# Task objective
The required result is the number of lines in this material containing the word "middle". Write that number and no other text.

# Data provided
________

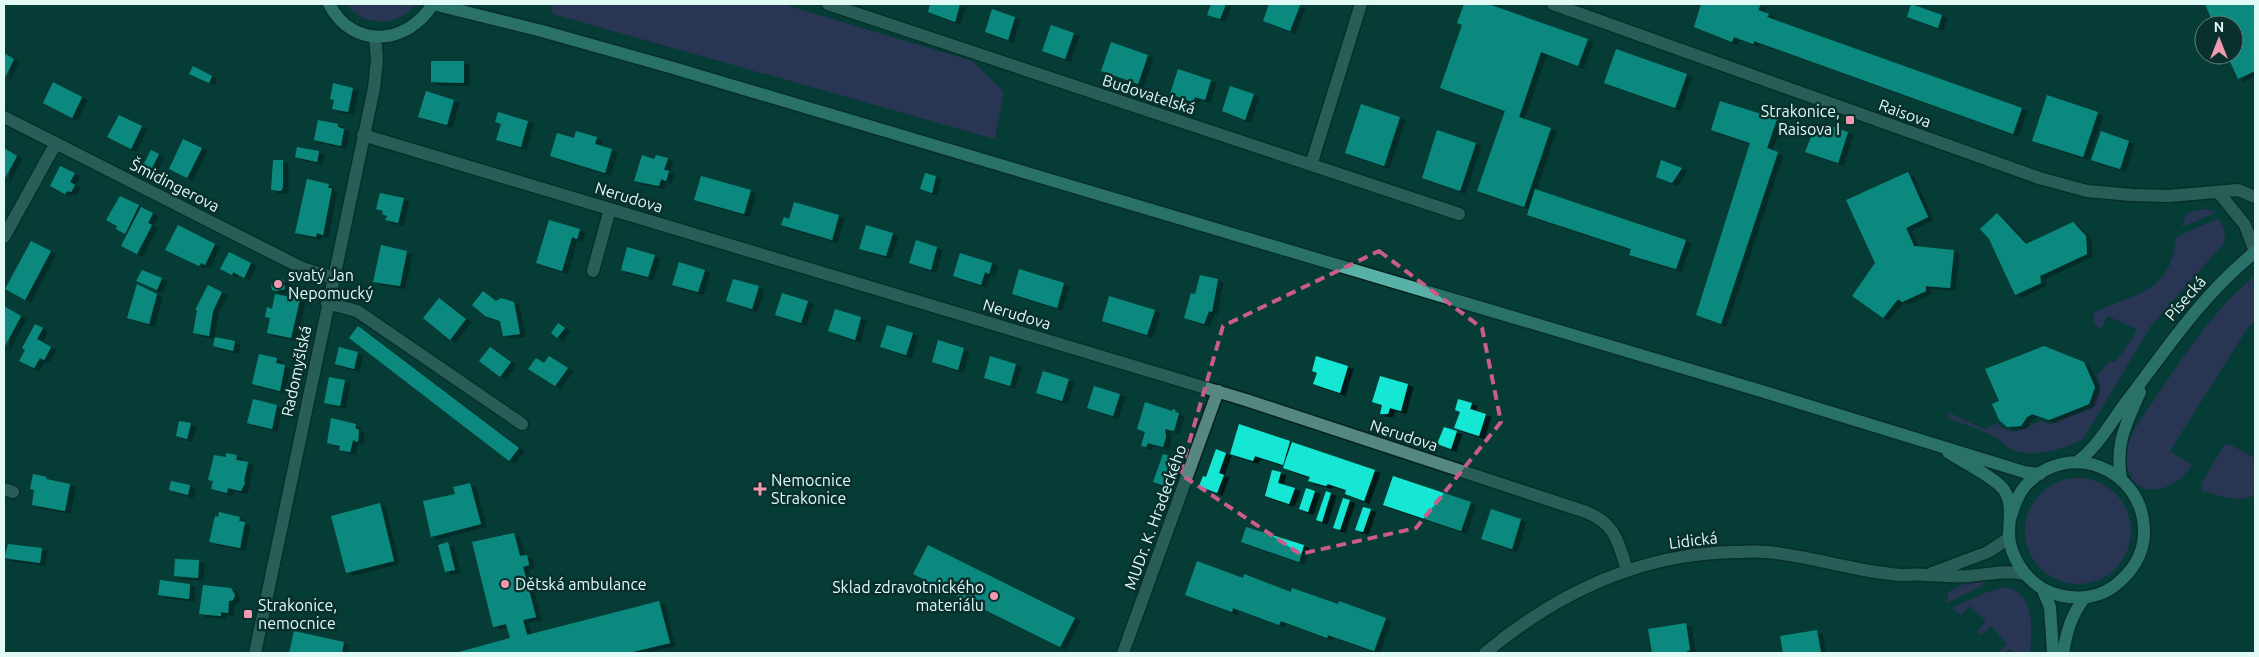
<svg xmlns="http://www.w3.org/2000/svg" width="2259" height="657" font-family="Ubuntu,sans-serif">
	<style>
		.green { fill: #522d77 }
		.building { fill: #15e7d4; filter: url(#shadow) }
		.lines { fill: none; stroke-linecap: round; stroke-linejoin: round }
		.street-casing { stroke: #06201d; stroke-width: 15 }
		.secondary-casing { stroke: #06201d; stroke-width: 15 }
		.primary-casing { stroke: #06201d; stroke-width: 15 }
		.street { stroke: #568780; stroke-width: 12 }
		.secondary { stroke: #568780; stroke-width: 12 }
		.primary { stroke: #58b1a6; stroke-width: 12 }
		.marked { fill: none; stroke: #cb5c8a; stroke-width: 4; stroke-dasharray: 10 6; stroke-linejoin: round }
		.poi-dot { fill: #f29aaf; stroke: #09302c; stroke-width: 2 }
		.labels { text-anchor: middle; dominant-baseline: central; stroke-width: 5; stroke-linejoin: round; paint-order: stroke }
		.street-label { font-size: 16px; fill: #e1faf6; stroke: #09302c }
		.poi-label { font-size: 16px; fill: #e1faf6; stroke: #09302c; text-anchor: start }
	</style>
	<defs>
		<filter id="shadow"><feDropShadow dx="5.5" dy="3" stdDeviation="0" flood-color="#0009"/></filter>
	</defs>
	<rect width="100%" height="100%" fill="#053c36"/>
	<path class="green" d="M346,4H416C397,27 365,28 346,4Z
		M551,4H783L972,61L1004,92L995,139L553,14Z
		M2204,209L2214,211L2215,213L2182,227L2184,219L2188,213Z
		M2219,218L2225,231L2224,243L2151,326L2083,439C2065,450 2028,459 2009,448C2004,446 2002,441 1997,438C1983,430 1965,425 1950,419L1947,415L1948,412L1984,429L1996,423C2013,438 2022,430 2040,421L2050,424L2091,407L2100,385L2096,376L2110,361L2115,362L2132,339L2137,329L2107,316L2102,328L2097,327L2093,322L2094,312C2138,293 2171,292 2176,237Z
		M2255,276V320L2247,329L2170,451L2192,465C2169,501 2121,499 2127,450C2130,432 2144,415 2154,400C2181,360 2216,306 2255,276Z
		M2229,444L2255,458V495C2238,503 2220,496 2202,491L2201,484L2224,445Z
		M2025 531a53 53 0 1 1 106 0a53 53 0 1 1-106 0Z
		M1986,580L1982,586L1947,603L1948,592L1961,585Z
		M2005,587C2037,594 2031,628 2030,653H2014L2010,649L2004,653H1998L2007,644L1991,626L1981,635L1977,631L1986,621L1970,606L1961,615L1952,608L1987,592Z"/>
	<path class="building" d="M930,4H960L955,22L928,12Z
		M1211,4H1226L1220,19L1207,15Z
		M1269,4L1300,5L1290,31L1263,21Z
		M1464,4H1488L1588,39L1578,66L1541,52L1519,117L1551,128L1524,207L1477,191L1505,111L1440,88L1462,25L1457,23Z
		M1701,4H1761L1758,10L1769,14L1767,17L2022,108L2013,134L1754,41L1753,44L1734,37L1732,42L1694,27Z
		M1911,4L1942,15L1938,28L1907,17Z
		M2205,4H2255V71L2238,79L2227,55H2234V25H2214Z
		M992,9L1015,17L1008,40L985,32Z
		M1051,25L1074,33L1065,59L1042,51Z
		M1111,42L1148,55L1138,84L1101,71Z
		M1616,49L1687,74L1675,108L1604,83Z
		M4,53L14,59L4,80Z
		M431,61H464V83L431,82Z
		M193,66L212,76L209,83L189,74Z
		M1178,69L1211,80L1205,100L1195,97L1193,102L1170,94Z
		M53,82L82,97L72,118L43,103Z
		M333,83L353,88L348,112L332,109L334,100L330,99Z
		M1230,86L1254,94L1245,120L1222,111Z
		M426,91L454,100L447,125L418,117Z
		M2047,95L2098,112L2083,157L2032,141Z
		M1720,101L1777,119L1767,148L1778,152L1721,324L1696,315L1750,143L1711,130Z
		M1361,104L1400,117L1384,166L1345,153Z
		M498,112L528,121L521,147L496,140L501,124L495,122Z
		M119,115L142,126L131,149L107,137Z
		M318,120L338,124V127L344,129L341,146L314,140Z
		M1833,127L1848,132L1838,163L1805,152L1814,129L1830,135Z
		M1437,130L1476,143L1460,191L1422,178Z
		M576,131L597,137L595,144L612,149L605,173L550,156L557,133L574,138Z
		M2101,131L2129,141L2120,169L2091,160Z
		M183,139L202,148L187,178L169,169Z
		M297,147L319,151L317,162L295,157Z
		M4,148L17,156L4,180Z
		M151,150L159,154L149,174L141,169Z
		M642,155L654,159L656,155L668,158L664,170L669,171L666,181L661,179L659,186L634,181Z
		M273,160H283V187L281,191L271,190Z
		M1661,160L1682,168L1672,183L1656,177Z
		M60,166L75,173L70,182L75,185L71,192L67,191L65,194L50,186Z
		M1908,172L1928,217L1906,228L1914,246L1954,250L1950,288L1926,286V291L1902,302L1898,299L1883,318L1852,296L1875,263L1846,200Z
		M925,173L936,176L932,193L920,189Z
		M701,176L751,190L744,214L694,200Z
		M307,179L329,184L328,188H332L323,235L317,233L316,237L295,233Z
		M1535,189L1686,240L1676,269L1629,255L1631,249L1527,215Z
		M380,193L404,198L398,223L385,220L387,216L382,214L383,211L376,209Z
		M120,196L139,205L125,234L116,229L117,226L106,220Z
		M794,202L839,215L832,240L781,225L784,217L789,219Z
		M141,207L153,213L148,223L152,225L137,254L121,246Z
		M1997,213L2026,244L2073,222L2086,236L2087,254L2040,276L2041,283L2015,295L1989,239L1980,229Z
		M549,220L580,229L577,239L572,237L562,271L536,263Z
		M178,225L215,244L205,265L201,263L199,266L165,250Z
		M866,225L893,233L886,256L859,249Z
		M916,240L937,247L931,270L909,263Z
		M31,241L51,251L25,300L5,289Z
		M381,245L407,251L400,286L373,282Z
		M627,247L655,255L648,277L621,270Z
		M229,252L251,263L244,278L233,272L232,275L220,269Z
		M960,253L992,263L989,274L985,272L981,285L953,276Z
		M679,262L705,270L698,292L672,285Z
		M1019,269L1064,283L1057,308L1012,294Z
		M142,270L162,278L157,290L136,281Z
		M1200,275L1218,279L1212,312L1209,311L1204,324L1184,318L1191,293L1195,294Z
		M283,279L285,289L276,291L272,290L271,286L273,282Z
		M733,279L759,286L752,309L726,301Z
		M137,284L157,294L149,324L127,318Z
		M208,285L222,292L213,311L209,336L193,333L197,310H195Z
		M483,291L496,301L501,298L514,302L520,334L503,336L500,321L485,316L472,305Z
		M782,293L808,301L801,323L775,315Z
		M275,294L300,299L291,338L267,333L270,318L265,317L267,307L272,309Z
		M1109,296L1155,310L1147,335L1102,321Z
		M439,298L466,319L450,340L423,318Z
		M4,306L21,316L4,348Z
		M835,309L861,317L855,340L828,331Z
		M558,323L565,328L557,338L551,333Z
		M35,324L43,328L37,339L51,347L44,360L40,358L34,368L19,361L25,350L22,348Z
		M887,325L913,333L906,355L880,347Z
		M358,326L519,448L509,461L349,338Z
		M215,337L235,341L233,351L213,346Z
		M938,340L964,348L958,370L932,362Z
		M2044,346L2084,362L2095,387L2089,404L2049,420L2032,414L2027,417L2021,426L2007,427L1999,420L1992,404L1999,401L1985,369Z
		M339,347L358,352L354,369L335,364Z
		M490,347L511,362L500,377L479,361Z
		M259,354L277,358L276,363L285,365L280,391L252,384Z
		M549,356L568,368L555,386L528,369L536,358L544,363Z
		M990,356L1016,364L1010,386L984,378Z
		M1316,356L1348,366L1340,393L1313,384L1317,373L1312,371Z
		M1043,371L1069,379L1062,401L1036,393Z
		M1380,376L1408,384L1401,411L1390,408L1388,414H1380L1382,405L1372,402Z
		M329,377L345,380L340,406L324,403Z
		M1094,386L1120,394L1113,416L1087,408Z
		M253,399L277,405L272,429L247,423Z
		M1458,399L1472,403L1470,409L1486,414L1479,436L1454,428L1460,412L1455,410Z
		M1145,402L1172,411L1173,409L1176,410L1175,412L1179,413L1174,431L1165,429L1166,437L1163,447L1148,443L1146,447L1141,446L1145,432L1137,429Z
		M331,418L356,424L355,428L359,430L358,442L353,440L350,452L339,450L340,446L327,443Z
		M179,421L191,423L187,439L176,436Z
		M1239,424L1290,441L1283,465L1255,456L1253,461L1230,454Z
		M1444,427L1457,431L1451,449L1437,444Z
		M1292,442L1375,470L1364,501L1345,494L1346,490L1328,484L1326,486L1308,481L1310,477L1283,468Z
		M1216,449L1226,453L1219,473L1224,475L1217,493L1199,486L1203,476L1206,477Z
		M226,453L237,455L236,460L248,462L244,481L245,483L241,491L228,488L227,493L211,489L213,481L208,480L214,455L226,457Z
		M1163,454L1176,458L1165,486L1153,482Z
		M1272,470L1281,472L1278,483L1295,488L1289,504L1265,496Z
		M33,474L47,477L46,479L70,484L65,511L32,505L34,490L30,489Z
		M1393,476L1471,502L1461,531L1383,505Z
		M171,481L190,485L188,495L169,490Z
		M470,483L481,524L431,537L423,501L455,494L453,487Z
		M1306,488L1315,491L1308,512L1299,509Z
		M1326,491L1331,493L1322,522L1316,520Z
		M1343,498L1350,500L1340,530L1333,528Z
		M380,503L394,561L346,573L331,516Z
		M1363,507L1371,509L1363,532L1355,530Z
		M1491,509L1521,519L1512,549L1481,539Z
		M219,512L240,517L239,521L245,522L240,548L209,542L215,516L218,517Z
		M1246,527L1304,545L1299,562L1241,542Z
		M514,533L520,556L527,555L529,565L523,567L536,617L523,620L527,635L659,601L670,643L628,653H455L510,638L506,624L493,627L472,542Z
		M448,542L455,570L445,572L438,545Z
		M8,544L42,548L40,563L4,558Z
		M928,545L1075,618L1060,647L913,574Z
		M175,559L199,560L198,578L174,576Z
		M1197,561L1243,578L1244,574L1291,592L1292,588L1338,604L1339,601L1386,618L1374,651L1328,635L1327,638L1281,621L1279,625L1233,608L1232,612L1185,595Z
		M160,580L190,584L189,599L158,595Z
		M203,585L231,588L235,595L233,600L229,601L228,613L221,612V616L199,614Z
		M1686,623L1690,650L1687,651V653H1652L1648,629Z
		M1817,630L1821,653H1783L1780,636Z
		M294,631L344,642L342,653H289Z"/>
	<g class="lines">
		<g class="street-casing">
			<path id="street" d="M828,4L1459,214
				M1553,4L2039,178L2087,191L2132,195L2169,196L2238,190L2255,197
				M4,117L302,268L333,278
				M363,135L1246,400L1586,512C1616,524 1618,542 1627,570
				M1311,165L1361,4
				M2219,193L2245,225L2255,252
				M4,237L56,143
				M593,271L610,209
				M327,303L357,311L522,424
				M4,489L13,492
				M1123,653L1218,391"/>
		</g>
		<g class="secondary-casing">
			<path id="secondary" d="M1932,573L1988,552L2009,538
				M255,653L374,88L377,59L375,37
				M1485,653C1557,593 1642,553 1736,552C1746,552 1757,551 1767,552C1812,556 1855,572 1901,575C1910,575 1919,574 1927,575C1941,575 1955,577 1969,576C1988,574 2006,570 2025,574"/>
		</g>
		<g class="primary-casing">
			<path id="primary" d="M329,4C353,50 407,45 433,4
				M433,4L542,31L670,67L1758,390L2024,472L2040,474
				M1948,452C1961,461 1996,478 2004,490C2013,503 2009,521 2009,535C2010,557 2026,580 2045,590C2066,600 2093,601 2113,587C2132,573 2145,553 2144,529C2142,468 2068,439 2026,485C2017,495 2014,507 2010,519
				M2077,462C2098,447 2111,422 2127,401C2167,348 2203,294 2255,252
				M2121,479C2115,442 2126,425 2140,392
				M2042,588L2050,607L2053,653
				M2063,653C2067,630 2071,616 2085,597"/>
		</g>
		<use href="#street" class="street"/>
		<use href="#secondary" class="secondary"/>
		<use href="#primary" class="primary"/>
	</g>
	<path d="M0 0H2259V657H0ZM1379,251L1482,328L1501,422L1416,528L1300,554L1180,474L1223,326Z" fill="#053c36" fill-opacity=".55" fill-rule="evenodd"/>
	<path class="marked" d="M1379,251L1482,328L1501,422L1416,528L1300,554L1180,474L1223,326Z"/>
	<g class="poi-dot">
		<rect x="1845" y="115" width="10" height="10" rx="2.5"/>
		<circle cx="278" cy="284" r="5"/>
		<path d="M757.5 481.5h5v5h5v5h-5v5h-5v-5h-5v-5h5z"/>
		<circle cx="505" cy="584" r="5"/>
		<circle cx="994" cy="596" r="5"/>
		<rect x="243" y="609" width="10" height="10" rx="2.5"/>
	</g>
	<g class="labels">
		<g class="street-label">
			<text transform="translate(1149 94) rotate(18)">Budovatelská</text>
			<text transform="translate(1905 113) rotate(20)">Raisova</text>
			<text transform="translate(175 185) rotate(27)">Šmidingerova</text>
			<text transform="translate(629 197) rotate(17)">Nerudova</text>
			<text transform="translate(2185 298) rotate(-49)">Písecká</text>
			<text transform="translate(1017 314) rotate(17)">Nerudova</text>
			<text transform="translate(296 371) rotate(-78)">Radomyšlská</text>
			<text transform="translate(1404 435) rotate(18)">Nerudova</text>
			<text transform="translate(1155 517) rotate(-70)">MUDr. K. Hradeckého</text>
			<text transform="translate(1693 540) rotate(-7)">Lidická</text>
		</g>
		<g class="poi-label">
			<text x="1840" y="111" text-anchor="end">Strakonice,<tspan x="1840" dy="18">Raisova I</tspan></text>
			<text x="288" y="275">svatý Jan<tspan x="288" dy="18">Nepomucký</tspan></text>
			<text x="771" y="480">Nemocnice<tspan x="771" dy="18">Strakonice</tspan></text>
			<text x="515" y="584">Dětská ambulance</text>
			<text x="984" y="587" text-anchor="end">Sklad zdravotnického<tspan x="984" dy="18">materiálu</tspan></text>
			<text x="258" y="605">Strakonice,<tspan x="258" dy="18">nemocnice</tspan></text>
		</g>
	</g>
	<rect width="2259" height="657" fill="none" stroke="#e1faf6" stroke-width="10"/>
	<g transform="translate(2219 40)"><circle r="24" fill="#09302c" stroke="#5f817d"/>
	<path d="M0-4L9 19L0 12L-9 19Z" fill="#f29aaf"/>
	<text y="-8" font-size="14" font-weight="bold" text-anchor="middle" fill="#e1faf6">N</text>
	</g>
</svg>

________

# Your response
2